**REQUIREMENT:**
Where the listing below reaches the line containing "dell’attività lavorativa. E vi chiedo se", start writing out lines exactly, and stop once the line containing "November 27, 2025" has been written.

**TASK DATA:**

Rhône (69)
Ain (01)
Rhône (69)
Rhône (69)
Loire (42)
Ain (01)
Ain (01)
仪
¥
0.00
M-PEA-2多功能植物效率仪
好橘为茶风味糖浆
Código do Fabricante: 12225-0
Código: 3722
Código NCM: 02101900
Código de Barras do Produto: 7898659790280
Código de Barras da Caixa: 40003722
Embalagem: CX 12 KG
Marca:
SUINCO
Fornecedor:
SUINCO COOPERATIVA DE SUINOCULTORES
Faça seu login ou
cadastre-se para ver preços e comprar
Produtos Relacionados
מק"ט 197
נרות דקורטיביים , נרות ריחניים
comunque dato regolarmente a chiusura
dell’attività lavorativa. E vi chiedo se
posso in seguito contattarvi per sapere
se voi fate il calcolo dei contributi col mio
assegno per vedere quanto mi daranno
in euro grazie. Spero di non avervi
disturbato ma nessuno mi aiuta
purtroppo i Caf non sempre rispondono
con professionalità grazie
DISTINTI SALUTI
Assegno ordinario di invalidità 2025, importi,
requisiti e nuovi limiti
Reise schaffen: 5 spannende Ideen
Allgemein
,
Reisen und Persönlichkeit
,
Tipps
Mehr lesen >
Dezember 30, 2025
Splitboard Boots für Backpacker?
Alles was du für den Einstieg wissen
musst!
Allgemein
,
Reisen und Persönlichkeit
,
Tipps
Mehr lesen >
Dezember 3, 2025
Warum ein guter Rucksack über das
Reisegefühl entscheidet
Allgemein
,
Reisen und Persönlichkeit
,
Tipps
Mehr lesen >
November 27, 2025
--
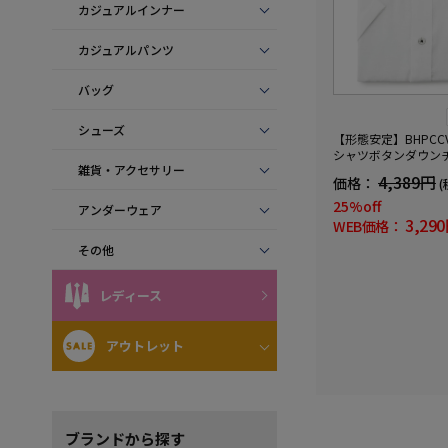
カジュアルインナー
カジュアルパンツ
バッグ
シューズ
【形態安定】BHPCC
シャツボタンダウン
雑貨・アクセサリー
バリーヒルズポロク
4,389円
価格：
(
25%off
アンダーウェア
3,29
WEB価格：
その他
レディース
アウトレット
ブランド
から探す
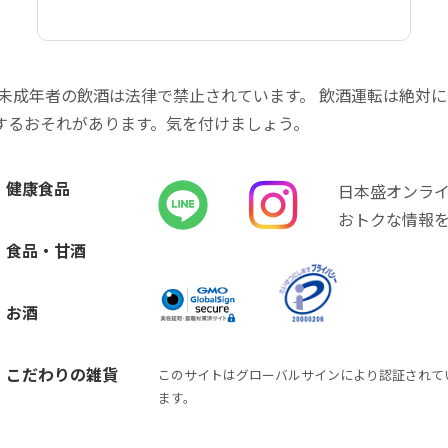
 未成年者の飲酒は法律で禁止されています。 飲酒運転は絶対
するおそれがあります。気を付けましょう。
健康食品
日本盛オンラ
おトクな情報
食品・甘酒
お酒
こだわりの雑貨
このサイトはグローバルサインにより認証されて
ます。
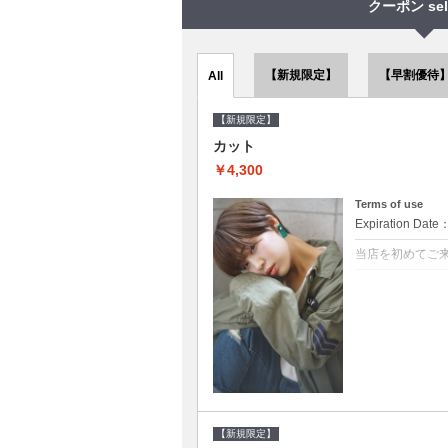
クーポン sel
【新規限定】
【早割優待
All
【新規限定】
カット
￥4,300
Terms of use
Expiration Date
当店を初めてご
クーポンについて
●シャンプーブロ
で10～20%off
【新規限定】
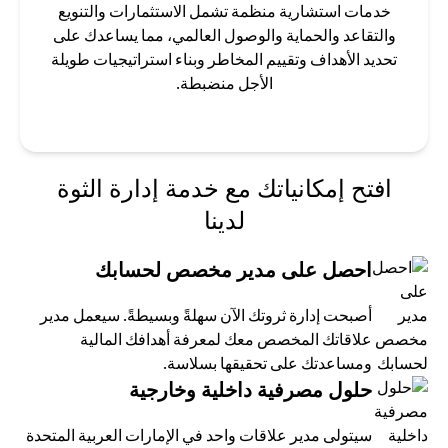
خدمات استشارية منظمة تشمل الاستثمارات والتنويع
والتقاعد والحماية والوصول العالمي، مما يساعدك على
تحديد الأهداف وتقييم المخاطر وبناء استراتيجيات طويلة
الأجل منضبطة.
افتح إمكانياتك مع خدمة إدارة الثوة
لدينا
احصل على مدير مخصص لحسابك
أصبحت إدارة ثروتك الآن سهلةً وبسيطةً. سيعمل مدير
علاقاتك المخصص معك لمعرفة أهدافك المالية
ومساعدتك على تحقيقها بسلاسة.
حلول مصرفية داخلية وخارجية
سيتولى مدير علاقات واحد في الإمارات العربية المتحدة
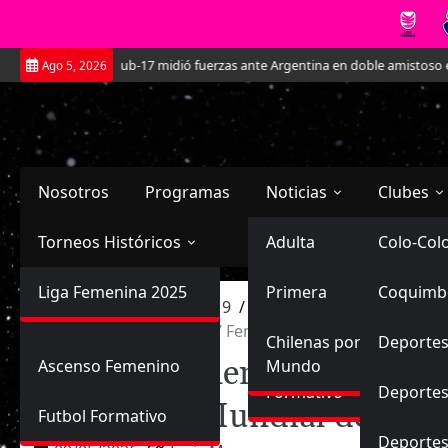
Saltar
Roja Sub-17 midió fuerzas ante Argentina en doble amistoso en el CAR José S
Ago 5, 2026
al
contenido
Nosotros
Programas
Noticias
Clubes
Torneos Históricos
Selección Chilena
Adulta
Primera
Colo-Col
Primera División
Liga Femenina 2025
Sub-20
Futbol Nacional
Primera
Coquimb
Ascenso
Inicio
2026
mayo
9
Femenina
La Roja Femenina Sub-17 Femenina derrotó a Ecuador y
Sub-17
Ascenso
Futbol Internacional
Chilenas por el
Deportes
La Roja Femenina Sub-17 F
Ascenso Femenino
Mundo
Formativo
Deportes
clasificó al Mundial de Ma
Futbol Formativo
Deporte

**RESULT OF THIS TASK:**
dell’attività lavorativa. E vi chiedo se
posso in seguito contattarvi per sapere
se voi fate il calcolo dei contributi col mio
assegno per vedere quanto mi daranno
in euro grazie. Spero di non avervi
disturbato ma nessuno mi aiuta
purtroppo i Caf non sempre rispondono
con professionalità grazie
DISTINTI SALUTI
Assegno ordinario di invalidità 2025, importi,
requisiti e nuovi limiti
Reise schaffen: 5 spannende Ideen
Allgemein
,
Reisen und Persönlichkeit
,
Tipps
Mehr lesen >
Dezember 30, 2025
Splitboard Boots für Backpacker?
Alles was du für den Einstieg wissen
musst!
Allgemein
,
Reisen und Persönlichkeit
,
Tipps
Mehr lesen >
Dezember 3, 2025
Warum ein guter Rucksack über das
Reisegefühl entscheidet
Allgemein
,
Reisen und Persönlichkeit
,
Tipps
Mehr lesen >
November 27, 2025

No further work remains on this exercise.